Each stone experiments a free fall motion, that is, an uniformly accelerated motion due to gravity. We construct the respective equations of motion for each stone:

First stone

$y_{1} = y_{o,1} +v_{o,1}\cdot t +\frac{1}{2}\cdot g\cdot t^{2}$ (1)

Second stone

$y_{2} = y_{o,2} +v_{o,2}\cdot (t-2) +\frac{1}{2}\cdot g\cdot (t-2)^{2}$ (2)

Where:

$y_{1}$, $y_{2}$ - Final height of the first and second stone, in meters.

$y_{o,1}$, $y_{o,2}$ - Initial height of the first and second stone, in meters.

$v_{o,1}$, $v_{o,2}$ - Initial speed of the first and second stone, in meters per second.

$t$ - Time, in seconds.

$g$ - Gravitational acceleration, in meters per square second.
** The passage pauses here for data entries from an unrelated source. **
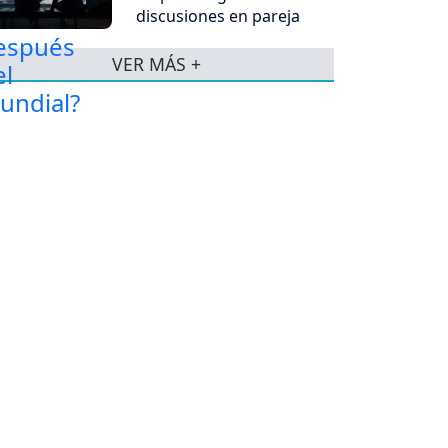
discusiones en pareja
VER MÁS +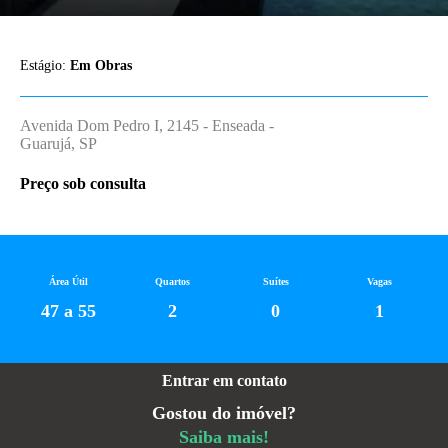
Estágio:
Em Obras
Avenida Dom Pedro I, 2145 - Enseada -
Guarujá, SP
Preço sob consulta
Área Útil
Quartos
Suítes
Vagas
47 a 55
2
0
1
Entrar em contato
Gostou do imóvel?
Saiba mais!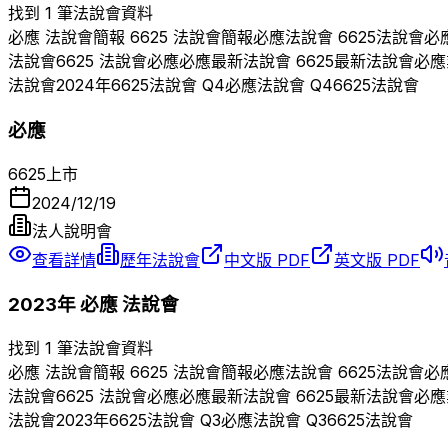
找到 1 筆法說會資料
必應
法說會簡報
6625
法說會簡報
必應
法說會
6625
法說會
必
法說會
6625
法說會
必應
必應
最新法說會
6625
最新法說會
必應
法說會
2024
年
6625
法說會 Q
4
必應
法說會 Q
4
6625
法說會
必應
6625
上市
2024/12/19
法人說明會
查看詳情
歷年法說會
中文版 PDF
英文版 PDF
2023
年
必應
法說會
找到 1 筆法說會資料
必應
法說會簡報
6625
法說會簡報
必應
法說會
6625
法說會
必
法說會
6625
法說會
必應
必應
最新法說會
6625
最新法說會
必應
法說會
2023
年
6625
法說會 Q
3
必應
法說會 Q
3
6625
法說會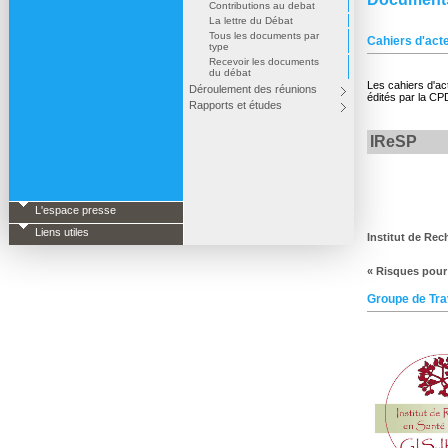
Contributions au debat
La lettre du Débat
Tous les documents par
Cahiers d'act
type
Recevoir les documents
du débat
Les cahiers d'act
Déroulement des réunions
édités par la CP
Rapports et études
IReSP
L'espace presse
Liens utiles
Institut de Re
« Risques pour
Groupe de Trav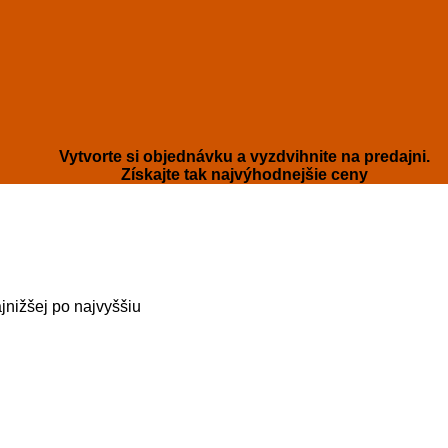
Vytvorte si objednávku a vyzdvihnite na predajni.
Získajte tak najvýhodnejšie ceny
jnižšej po najvyššiu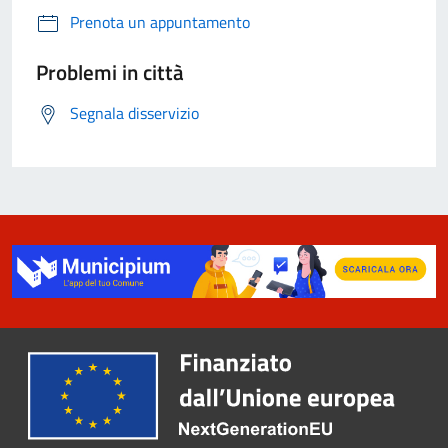
Prenota un appuntamento
Problemi in città
Segnala disservizio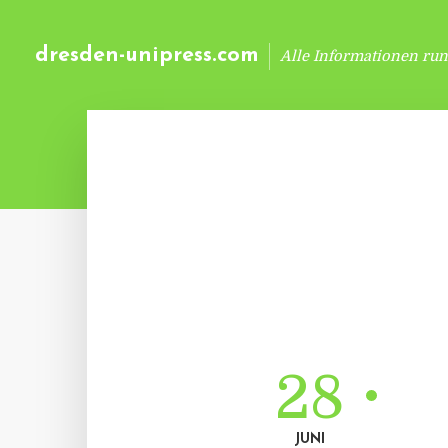
dresden-unipress.com
Alle Informationen ru
28
JUNI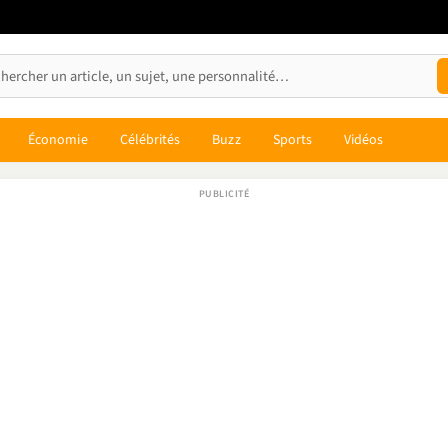
Économie
Célébrités
Buzz
Sports
Vidéos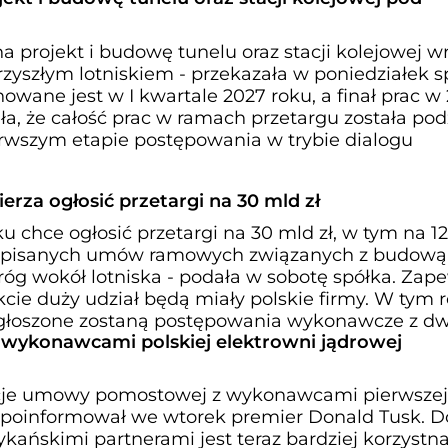
na projekt i budowę tunelu oraz stacji kolejowej wr
zyszłym lotniskiem - przekazała w poniedziałek s
ane jest w I kwartale 2027 roku, a finał prac w 
ła, że całość prac w ramach przetargu została pod
erwszym etapie postępowania w trybie dialogu
rza ogłosić przetargi na 30 mld zł
 chce ogłosić przetargi na 30 mld zł, w tym na 12
pisanych umów ramowych związanych z budową
óg wokół lotniska - podała w sobotę spółka. Zape
cie duży udział będą miały polskie firmy. W tym r
 ogłoszone zostaną postępowania wykonawcze z d
wykonawcami polskiej elektrowni jądrowej
cje umowy pomostowej z wykonawcami pierwszej
- poinformował we wtorek premier Donald Tusk. Do
ańskimi partnerami jest teraz bardziej korzystna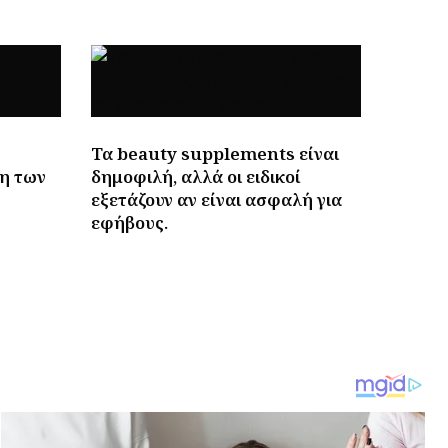
Τα beauty supplements είναι
η των
δημοφιλή, αλλά οι ειδικοί
εξετάζουν αν είναι ασφαλή για
εφήβους.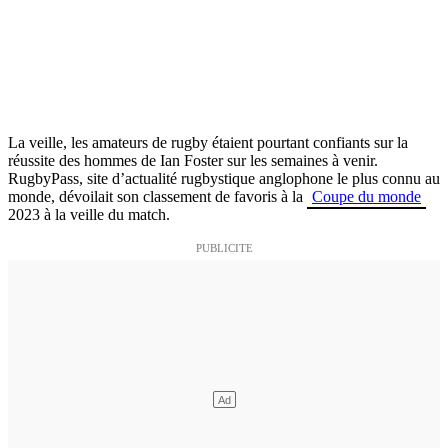
La veille, les amateurs de rugby étaient pourtant confiants sur la
réussite des hommes de Ian Foster sur les semaines à venir.
RugbyPass, site d’actualité rugbystique anglophone le plus connu au
monde, dévoilait son classement de favoris à la
Coupe du monde
2023 à la veille du match.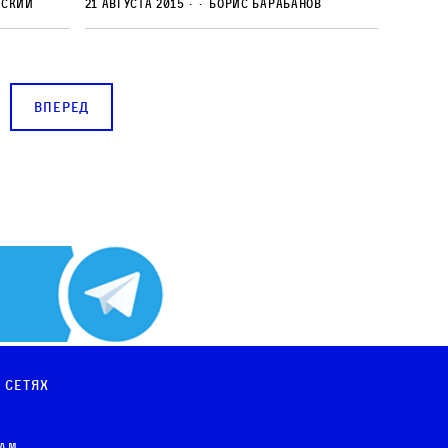
нский
21 августа 2015
Борис Барабанов
Вперед
 сетях
рам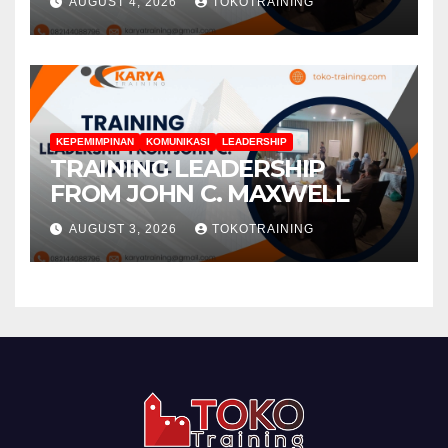
AUGUST 4, 2026
TOKOTRAINING
KEPEMIMPINAN
KOMUNIKASI
LEADERSHIP
TRAINING LEADERSHIP
FROM JOHN C. MAXWELL
AUGUST 3, 2026
TOKOTRAINING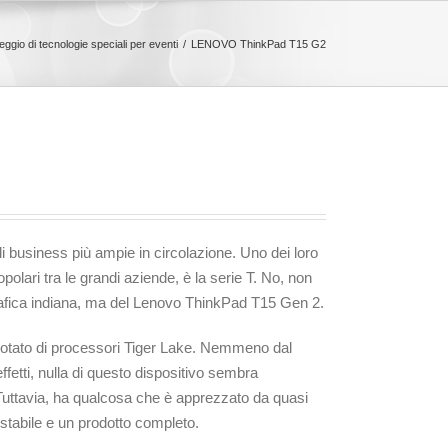
eggio di tecnologie speciali per eventi
LENOVO ThinkPad T15 G2
i business più ampie in circolazione. Uno dei loro
olari tra le grandi aziende, è la serie T. No, non
grafica indiana, ma del Lenovo ThinkPad T15 Gen 2.
dotato di processori Tiger Lake. Nemmeno dal
ffetti, nulla di questo dispositivo sembra
 Tuttavia, ha qualcosa che è apprezzato da quasi
o, stabile e un prodotto completo.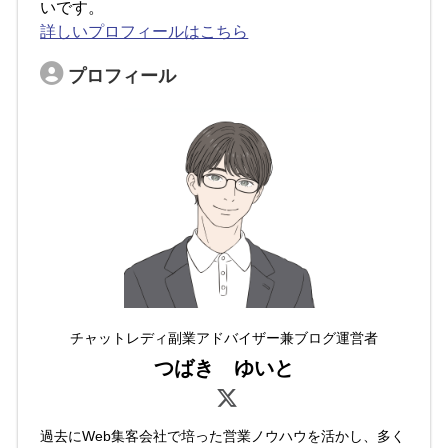
いです。
詳しいプロフィールはこちら
プロフィール
チャットレディ副業アドバイザー兼ブログ運営者
つばき ゆいと
過去にWeb集客会社で培った営業ノウハウを活かし、多く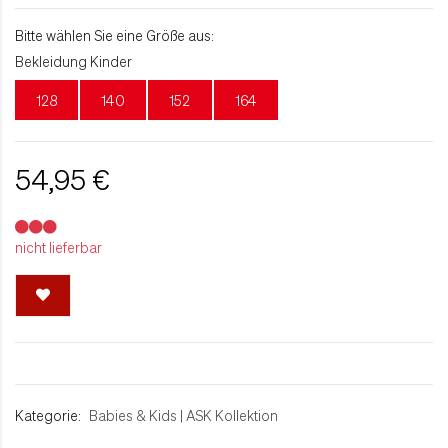
Bitte wählen Sie eine Größe aus:
Bekleidung Kinder
128
140
152
164
54,95 €
nicht lieferbar
Kategorie:
Babies & Kids
|
ASK Kollektion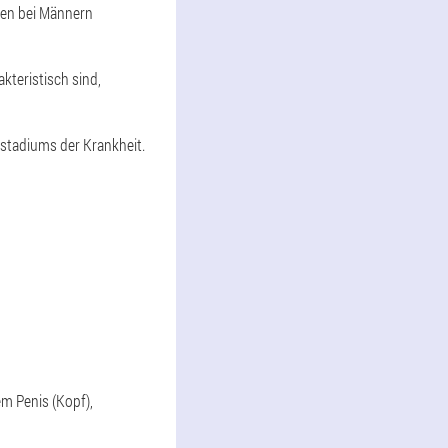
ren bei Männern
kteristisch sind,
stadiums der Krankheit.
m Penis (Kopf),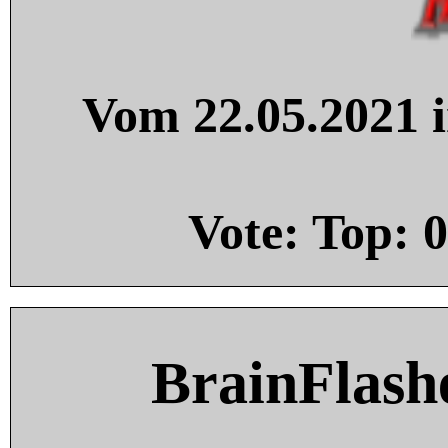
Vom 22.05.2021 i
Vote: Top:
0
BrainFlash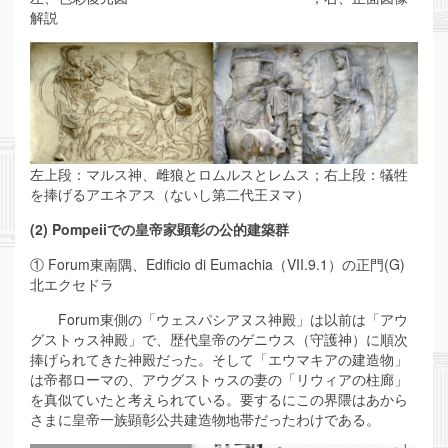
解説
左上段：マルス神、雌狼とロムルスとレムス；右上段：犠牲
を捧げるアエネアス（ないし第二代王ヌマ）
(2) Pompeiiでの皇帝家顕彰の公的建築群
① Forum東南隅、Edificio di Eumachia（VII.9.1）の正門(G)
北エクセドラ
Forum東側の「ウェスパシアヌス神殿」は以前は「アウ
グストゥス神殿」で、歴代皇帝のゲニウス（守護神）に順次
捧げられてきた神殿だった。そして「エウマキアの建造物」
は帝都ローマの、アウグストゥスの妻の「リウィアの柱廊」
を真似ていたと考えられている。要するにこの界隈はあから
さまに皇帝一族顕彰公共建造物地帯だったわけである。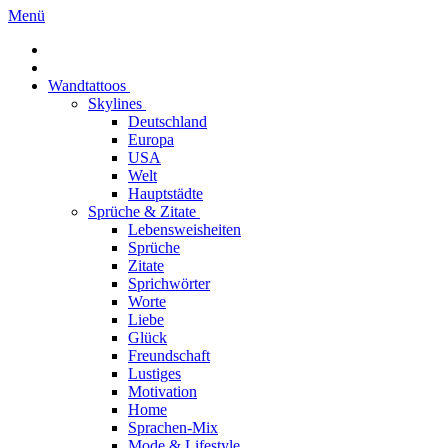
Menü
Wandtattoos
Skylines
Deutschland
Europa
USA
Welt
Hauptstädte
Sprüche & Zitate
Lebensweisheiten
Sprüche
Zitate
Sprichwörter
Worte
Liebe
Glück
Freundschaft
Lustiges
Motivation
Home
Sprachen-Mix
Mode & Lifestyle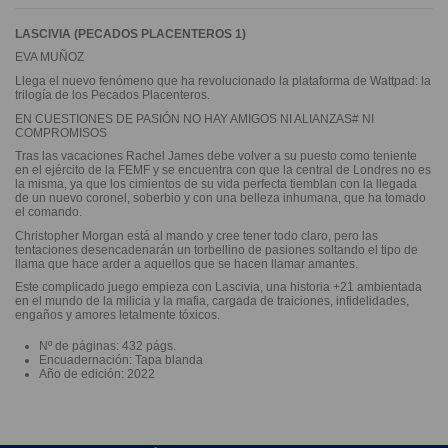
LASCIVIA (PECADOS PLACENTEROS 1)
EVA MUÑOZ
Llega el nuevo fenómeno que ha revolucionado la plataforma de Wattpad: la
trilogía de los Pecados Placenteros.
EN CUESTIONES DE PASIÓN NO HAY AMIGOS NI ALIANZAS# NI
COMPROMISOS
Tras las vacaciones Rachel James debe volver a su puesto como teniente
en el ejército de la FEMF y se encuentra con que la central de Londres no es
la misma, ya que los cimientos de su vida perfecta tiemblan con la llegada
de un nuevo coronel, soberbio y con una belleza inhumana, que ha tomado
el comando.
Christopher Morgan está al mando y cree tener todo claro, pero las
tentaciones desencadenarán un torbellino de pasiones soltando el tipo de
llama que hace arder a aquellos que se hacen llamar amantes.
Este complicado juego empieza con Lascivia, una historia +21 ambientada
en el mundo de la milicia y la mafia, cargada de traiciones, infidelidades,
engaños y amores letalmente tóxicos.
Nº de páginas: 432 págs.
Encuadernación: Tapa blanda
Año de edición: 2022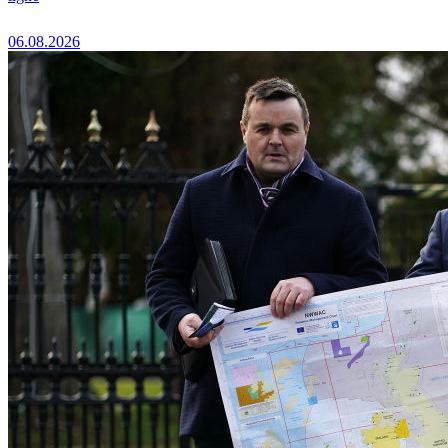
06.08.2026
If we know that $y_{o,1} = y_{o,2}$, $y_{1} = y_{2} = 0\,m$, $v_{o,1} = 0\,\frac{m}{s}$, $v_{o,2} = -30\,\frac{m}{s}$ and $g = -9.807\,\frac{m}{s^{2}}$, then we find that time when both stones hit the ground simultaneously is:

$4.904\cdot t^{2} = -30\cdot (t-2)+4.904\cdot (t-2)^{2}$

$4.904\cdot t^{2} = -30\cdot t + 60 +4.904\cdot (t^{2}-4\cdot t +4)$

$-30\cdot t +60 -19.616\cdot t +19.616 = 0$

$49.616\cdot t = 79.616$

$t = 1.605\,s$

The height of the cliff is:

$y_{1} = y_{o,1} +v_{o,1}\cdot t +\frac{1}{2}\cdot g\cdot t^{2}$

$y_{o,1} = 12.632\,m$

The cliff is 12.632 meter high.